List every line in the material below that contains the word "могат".
◆ ◆ ◆ ◆ ◆ ◆ ◆
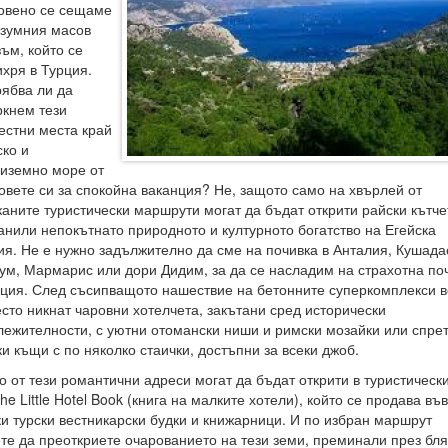
овено се сещаме
езумния масов
зъм, който се
ихря в Турция.
рябва ли да
ркнем тези
естни места край
ско и
иземно море от
овете си за спокойна ваканция? Не, защото само на хвърлей от
каните туристически маршрути могат да бъдат открити райски кътче
анили непокътнато природното и културното богатство на Егейска
ия. Не е нужно задължително да сме на почивка в Анталия, Кушада
ум, Мармарис или дори Дидим, за да се насладим на страхотна по
рция. След съсипващото нашествие на бетонните суперкомплекси в
есто никнат чаровни хотелчета, закътани сред исторически
лежителности, с уютни отомански ниши и римски мозайки или спре
ки къщи с по няколко стаички, достъпни за всеки джоб.
о от тези романтични адреси могат да бъдат открити в туристическ
he Little Hotel Book (книга на малките хотели), който се продава във
ки турски вестникарски будки и книжарници. И по избран маршрут
те да преоткриете очарованието на тези земи, преминали през бл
◆ ◆ ◆ ◆ ◆ ◆ ◆
Solution to the problem:
каните туристически маршрути могат да бъдат открити райски кътче
о от тези романтични адреси могат да бъдат открити в туристическ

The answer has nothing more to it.